Тайна леди Одли - страница 15

Шрифт
Интервал


Джордж Талбойс вдруг отшвырнул сигару и, повернувшись к гувернантке, воскликнул:

– Мисс Морли, если, добравшись до Англии, я узнаю, что с моей женой что-нибудь случилось, то умру на месте!

– Мой дорогой мистер Талбойс, зачем думать об этом? Господь милостив, он не причинит нам горя больше, чем мы можем вынести. Наверное, я просто вижу все в слишком мрачном свете, ведь в моей однообразной жизни остается много времени для размышлений и тревог.

– А моя жизнь была полна опасностей, лишений, тяжкого труда. Надежда сменялась отчаянием, и у меня совсем не было времени думать о том, что может случиться с моей любимой. Как я слеп и беспечен! Три с половиной года – и ни строчки, ни слова от нее или любого, кто ее знает! О боже! Ведь могло произойти все что угодно!

Он возбужденно мерил шагами пустынную палубу, а гувернантка безуспешно пыталась его утешить.

– Клянусь вам, мисс Морли, – промолвил молодой человек, – пока вы не заговорили со мной сегодня вечером, я не ведал ни тени страха, а сейчас сердце сжимается от тревоги. Пожалуйста, оставьте меня одного.

Она молча отошла, села у противоположного борта и устремила печальный взор на волны.

Джордж Талбойс некоторое время ходил по палубе, опустив голову, а четверть часа спустя вернулся к собеседнице.

– Я молился за мою любимую, – тихо произнес он, и его лицо выглядело в лунном свете удивительно спокойным.

Глава III. Спрятанные реликвии

То же августовское солнце, что садилось в морские воды, поблескивало тусклым красноватым светом на циферблате старых часов над увитой плющом аркой, что вела в сады Одли-Корта.

Неистовствовал багровый закат. Венецианские окна сияли в пламенном великолепии, угасающий свет вспыхивал в кронах лип на аллее и превращал неподвижную гладь пруда в сверкающий лист меди; даже в непроглядных зарослях кустарника, где укрывался колодец, вспыхивали багряные сполохи, покрывая траву, ржавый ворот и полуразвалившийся деревянный сруб кровавыми пятнами.

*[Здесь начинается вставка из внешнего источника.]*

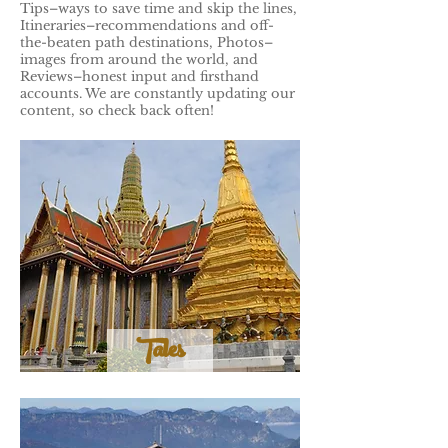
Tips–ways to save time and skip the lines,
Itineraries–recommendations and off-
the-beaten path destinations, Photos–
images from around the world, and
Reviews–honest input and firsthand
accounts. We are constantly updating our
content, so check back often!
Tales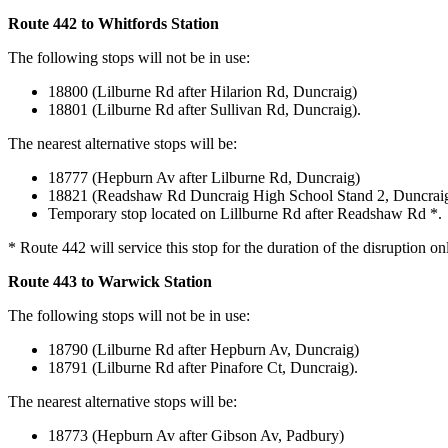
Route 442 to Whitfords Station
The following stops will not be in use:
18800 (Lilburne Rd after Hilarion Rd, Duncraig)
18801 (Lilburne Rd after Sullivan Rd, Duncraig).
The nearest alternative stops will be:
18777 (Hepburn Av after Lilburne Rd, Duncraig)
18821 (Readshaw Rd Duncraig High School Stand 2, Duncrai
Temporary stop located on Lillburne Rd after Readshaw Rd *.
* Route 442 will service this stop for the duration of the disruption on
Route 443 to Warwick Station
The following stops will not be in use:
18790 (Lilburne Rd after Hepburn Av, Duncraig)
18791 (Lilburne Rd after Pinafore Ct, Duncraig).
The nearest alternative stops will be:
18773 (Hepburn Av after Gibson Av, Padbury)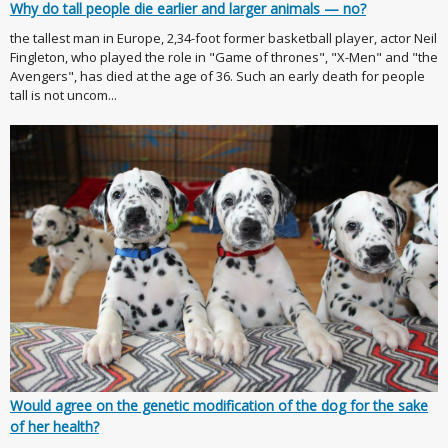
Why do tall people die earlier and larger animals — no?
the tallest man in Europe, 2,34-foot former basketball player, actor Neil
Fingleton, who played the role in "Game of thrones", "X-Men" and "the
Avengers", has died at the age of 36. Such an early death for people
tall is not uncom...
Would agree on the genetic modification of the dog for the sake
of her health?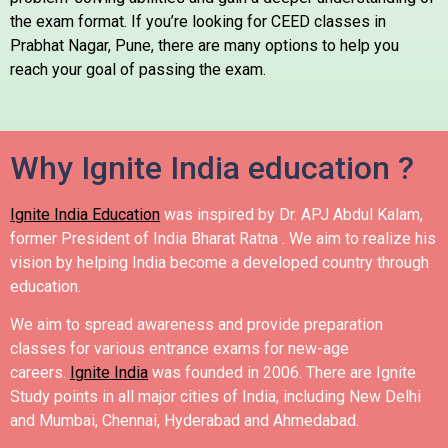
the exam format.
If you’re looking for CEED classes in
Prabhat Nagar, Pune, there are many options to help you
reach your goal of passing the exam.
Why Ignite India education ?
Ignite India Education
was inspired by Dr. APJ Abdul Kalam,
former President of India Bharat Ratna .
We aim to realize his
vision by helping India become a developed country through
education.
We aim to spread awareness and provide preparation
classes for various entrance exams for new-age
careers.
Ignite India
was founded in 2006.
There are Ignite
Study points in all major cities of India, including New Delhi
and Mumbai, Chennai, Hyderabad and Ahmedabad.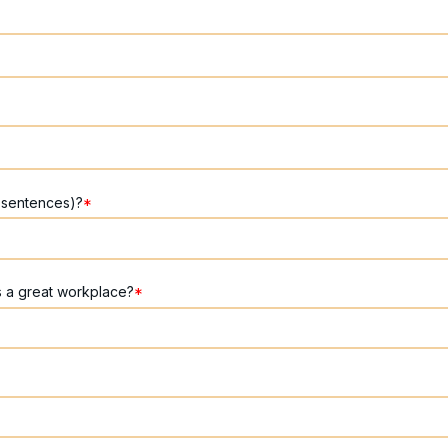
 sentences)?
*
s a great workplace?
*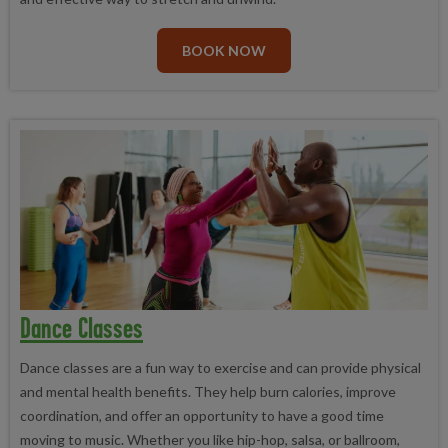
the fast track to fitness.
toning session, featuring exercises that target every major
muscle group in your body. Join us to boost your overall fitness
BOOK NOW
and take your workout routine to the next level.
Step Aerobics
Take your fitness to the next level with our exciting, high-
intensity workout class, incorporating a platform and fast-paced
music to keep you motivated and engaged. You'll have a blast
while getting in great shape!
Dance Classes
Dance classes are a fun way to exercise and can provide physical
and mental health benefits. They help burn calories, improve
coordination, and offer an opportunity to have a good time
moving to music. Whether you like hip-hop, salsa, or ballroom,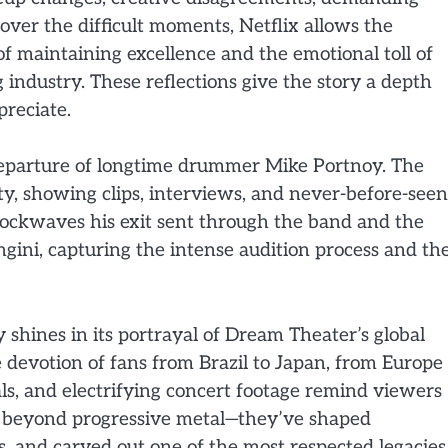
 over the difficult moments, Netflix allows the
f maintaining excellence and the emotional toll of
 industry. These reflections give the story a depth
reciate.
departure of longtime drummer Mike Portnoy. The
y, showing clips, interviews, and never-before-seen
ockwaves his exit sent through the band and the
angini, capturing the intense audition process and th
shines in its portrayal of Dream Theater’s global
e devotion of fans from Brazil to Japan, from Europe 
ls, and electrifying concert footage remind viewers
r beyond progressive metal—they’ve shaped
s, and carved out one of the most respected legacies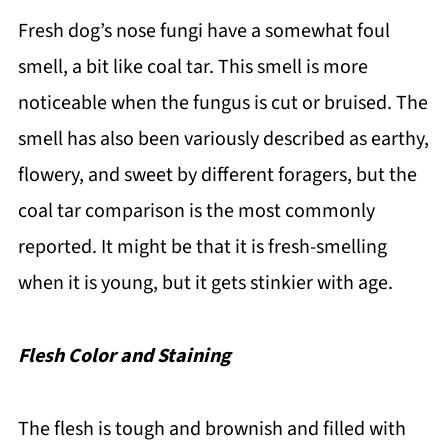
Fresh dog’s nose fungi have a somewhat foul
smell, a bit like coal tar. This smell is more
noticeable when the fungus is cut or bruised. The
smell has also been variously described as earthy,
flowery, and sweet by different foragers, but the
coal tar comparison is the most commonly
reported. It might be that it is fresh-smelling
when it is young, but it gets stinkier with age.
Flesh Color and Staining
The flesh is tough and brownish and filled with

Вечернюю тишину лишь изредка нарушало мычание коров на тихом лугу, плеск рыбы в пруду, последние трели утомившихся за день птиц да скрип колес на далекой дороге. Сумрачное безмолвие угнетало; кругом царила такая мертвая тишина, что чудилось, будто где-то в обвитом плющом старинном доме лежит покойник.

Когда часы над аркой пробили восемь, задняя дверь тихонько отворилась, и оттуда вышла девушка. Даже присутствие живого существа не нарушило тишины – девушка бесшумно прошла по траве и, углубившись в аллею со стороны пруда, исчезла под густой сенью лип.